After these documents are translated, they should be submitted to language experts designated by the client for review. Therefore, the client can verify whether their expectations are in line with the actual translation. This can ensure consistency of expectations between both parties to the greatest extent, avoiding disputes and problems that may arise later. Once the client has approved the test samples, the localization service provider can organize large-scale production to ensure that the entire project will be finished smoothly within the set time and budget.
2. Production Management
2.1 Localization of Website Content
Computer-assisted translation tools and TMs will be used to manage the translation process. These tools can specially protect a large number of relevant HTML and XML format tags to shield translators from interference by language-independent content. This gives them better context and allows them to focus on their language work. Websites are updated frequently and, therefore, lots of duplicate content will inevitably appear. Using TMs can help to reuse this duplicated content.

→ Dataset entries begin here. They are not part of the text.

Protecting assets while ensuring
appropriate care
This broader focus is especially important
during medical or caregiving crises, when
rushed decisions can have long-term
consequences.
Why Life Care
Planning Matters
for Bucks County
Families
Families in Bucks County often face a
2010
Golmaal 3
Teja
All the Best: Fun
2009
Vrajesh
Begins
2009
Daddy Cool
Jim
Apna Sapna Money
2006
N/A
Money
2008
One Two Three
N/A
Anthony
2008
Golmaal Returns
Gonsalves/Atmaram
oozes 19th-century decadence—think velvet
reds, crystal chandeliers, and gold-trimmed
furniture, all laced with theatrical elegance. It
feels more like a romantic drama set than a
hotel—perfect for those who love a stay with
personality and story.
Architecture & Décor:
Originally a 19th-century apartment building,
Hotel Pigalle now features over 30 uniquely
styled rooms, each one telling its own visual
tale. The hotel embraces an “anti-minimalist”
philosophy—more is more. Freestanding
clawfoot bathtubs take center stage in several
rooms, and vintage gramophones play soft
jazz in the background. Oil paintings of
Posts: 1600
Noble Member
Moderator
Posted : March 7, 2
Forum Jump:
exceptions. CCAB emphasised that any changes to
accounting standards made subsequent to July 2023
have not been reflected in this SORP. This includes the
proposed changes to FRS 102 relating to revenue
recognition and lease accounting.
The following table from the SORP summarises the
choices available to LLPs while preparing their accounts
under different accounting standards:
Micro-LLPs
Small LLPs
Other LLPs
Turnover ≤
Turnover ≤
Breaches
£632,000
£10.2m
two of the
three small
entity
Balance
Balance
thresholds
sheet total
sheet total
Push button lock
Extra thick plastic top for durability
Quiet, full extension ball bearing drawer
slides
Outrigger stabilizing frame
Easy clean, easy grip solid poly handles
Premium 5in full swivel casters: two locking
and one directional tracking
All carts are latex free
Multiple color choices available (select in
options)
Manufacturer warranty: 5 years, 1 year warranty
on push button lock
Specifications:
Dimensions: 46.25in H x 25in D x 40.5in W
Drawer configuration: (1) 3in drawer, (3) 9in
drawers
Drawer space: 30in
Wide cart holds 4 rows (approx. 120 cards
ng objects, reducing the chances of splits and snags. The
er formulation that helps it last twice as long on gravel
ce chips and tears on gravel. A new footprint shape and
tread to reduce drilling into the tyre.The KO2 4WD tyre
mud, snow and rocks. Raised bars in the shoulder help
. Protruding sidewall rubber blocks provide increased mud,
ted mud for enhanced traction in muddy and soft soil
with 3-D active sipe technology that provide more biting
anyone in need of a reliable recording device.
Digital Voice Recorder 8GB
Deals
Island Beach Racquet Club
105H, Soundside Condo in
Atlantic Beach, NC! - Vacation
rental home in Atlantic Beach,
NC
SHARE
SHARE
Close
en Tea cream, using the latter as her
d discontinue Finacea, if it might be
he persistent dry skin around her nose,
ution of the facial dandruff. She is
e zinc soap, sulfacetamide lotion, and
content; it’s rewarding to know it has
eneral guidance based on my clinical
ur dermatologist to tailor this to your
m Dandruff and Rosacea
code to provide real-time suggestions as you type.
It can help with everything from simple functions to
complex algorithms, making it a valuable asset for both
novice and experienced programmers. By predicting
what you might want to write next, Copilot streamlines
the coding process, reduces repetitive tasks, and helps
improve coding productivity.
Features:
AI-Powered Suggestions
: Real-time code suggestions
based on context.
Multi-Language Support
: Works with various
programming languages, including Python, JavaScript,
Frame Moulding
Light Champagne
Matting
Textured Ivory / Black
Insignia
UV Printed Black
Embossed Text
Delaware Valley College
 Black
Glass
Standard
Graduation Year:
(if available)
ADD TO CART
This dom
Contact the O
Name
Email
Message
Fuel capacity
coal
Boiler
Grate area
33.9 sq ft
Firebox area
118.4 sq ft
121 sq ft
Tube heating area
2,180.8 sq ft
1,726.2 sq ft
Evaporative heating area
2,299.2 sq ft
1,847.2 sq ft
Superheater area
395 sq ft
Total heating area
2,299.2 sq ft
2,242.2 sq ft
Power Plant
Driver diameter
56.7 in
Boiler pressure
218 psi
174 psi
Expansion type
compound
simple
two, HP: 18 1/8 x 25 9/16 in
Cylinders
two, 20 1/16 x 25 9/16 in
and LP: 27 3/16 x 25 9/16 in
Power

2.2 Localization of Website Graphics and Multimedia
Websites use two kinds of graphics: static and motion graphics. The most common static graphic formats are GIF and GPEG, while motion graphics mainly include GIF animations and files created with certain tools, such as Flash. One fact deserving your attention is that, although these two formats can be optimized specially for web display, the effect will still be greatly reduced if the save format is incorrect. 
2.3 Localization of Dynamic Content
There are two main types of dynamic content: server-side content and client-side content.
* Server-side interactive content: Forms are typical server-side dynamic content. They are actually formatted documents containing some editable fields for users to fill in. Electronic forms are widely used on many websites, and most programming languages also provide built-in codes for displaying form elements. After users enter corresponding content into web-based forms, server-side programs will usually submit this content to have it collected and stored in databases. 
* Client-side dynamic content: Scripts or programs are run on users’ computers (rather than on web servers) to provide users better dynamic experiences. These programs often include Java applets, Java scripts, ActiveX controls, Python, dynamic HTML (DHTML) pages, and so on.

Update Management for Localized Websites

The traditional update management method comes with one big flaw. For example, when a new model is developed for a mobile phone document made with FrameMaker, you have to re-translate and re-typeset the entire document even though only 20% of the document has been changed. The 20% change brings 80% and 100% work to translators and typesetters respectively. Applying XML can effectively reduce the repeated generation of new content. There is only a single copy source for the same content. In other words, content needing localizing will be reduced accordingly, which reduces the maintenance costs for globalized sites.
Besides, GMS has two special advantages in dealing with website update management: one is the automated workflow. After GMS and CMS are seamlessly integrated, the “Change Detection” feature of CMS will be automatically activated to extract relevant updated or changed content, send it to GMS, and have them processed by a predefined workflow when the content appears in CMS. The second advantage is that GMS can effectively extract changed content and feed it to translators for processing. This greatly saves costs without lowering the working experience for language staff, who can still acquire full the context for reference when they’re processing the content.
 In a word, successful website localization attempts depend on two factors: centralized standardized technology platforms and automated processes.